▶ **Text**
The observed results were plotted in a ternary phase diagram (Figure 3) with different symbols representing the behaviours of polyamide fibres in the different solvents.
It is reported in the literature that adding small amounts of non-solvent to a solvent changes the dissolving and swelling behaviour of a polymer [25]. In the case of the mixture of calcium chloride and ethanol, the addition of water caused an increase of the swelling rate of PA 6.6 fibres. It was found that not only the calcium chloride content plays an important role, but also does the amount of water, and therefore the ratio between water and ethanol has an impact. As a result, it was possible to separate the ternary phase diagram into three areas: I, II, and III; and they can be assigned to the different effects of the solvents (Figure 3, Table 2).

▶ **Problem to solve**
Summarize the text on polyamide fibers in two sentences.

▶ **Supplied entries**
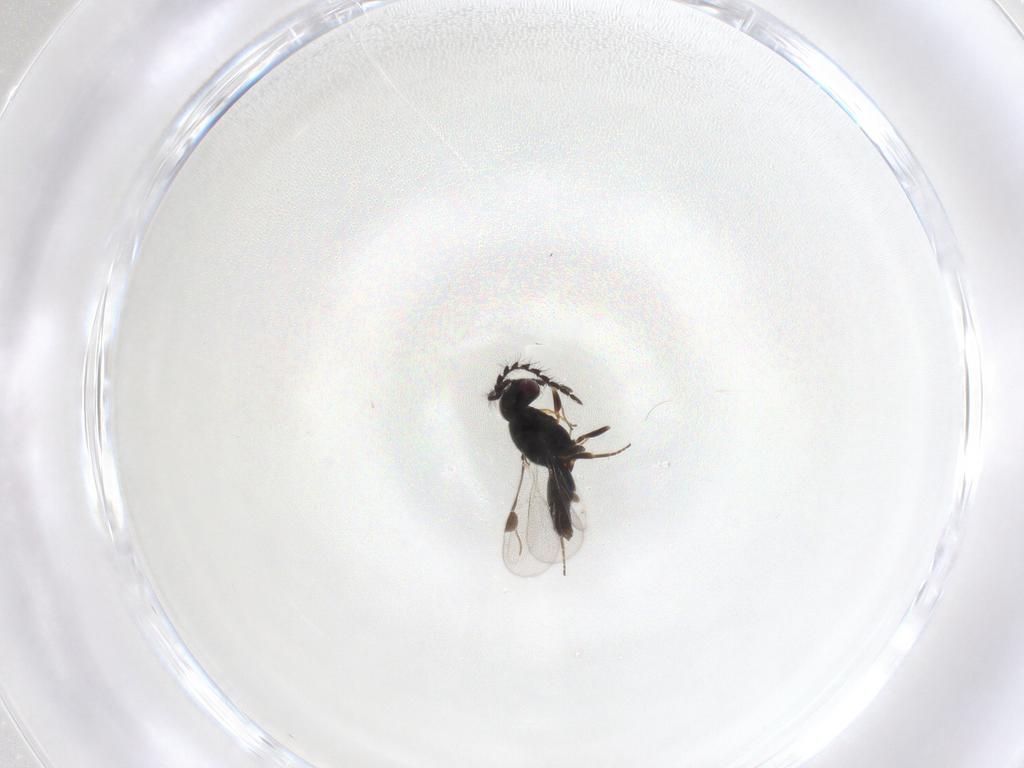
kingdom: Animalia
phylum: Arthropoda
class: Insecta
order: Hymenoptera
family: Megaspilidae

* * *

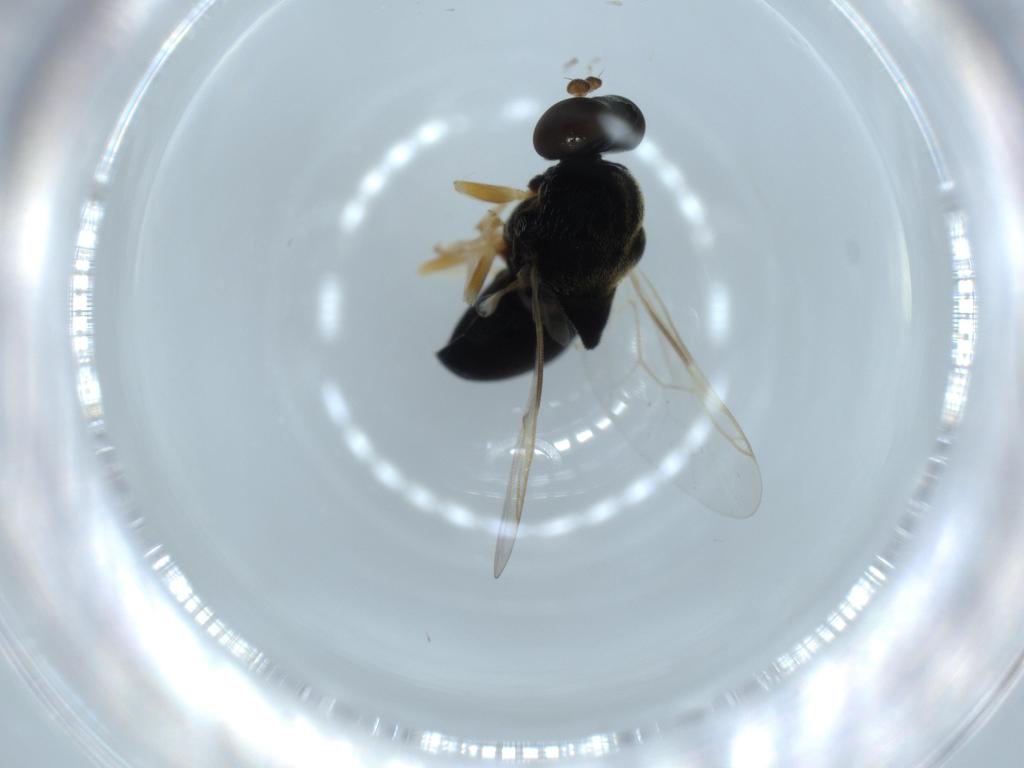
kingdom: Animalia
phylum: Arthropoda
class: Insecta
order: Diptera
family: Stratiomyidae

...

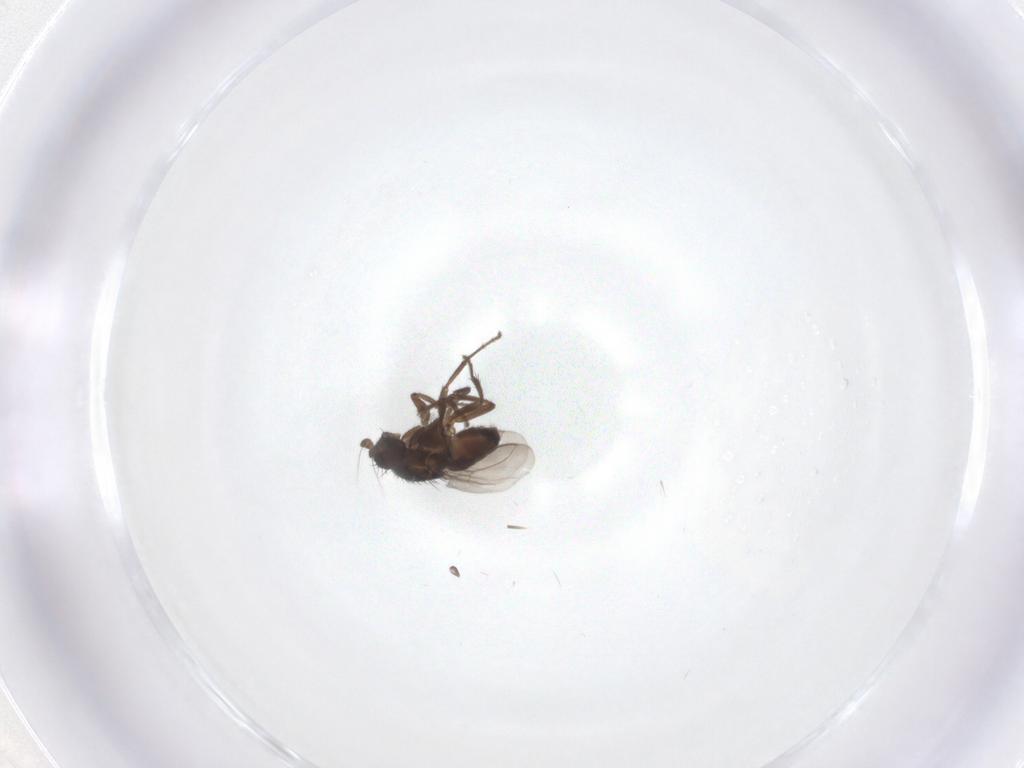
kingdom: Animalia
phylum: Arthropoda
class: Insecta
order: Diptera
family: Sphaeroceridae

▶ **Output for this exercise**
The behavior of polyamide fibers in different solvents was plotted in a ternary phase diagram, and adding water to a mixture of calcium chloride and ethanol increased the swelling rate of PA 6.6 fibers. Because both the calcium chloride content and the ratio between water and ethanol have an impact, the diagram could be separated into three areas assigned to the different effects of the solvents.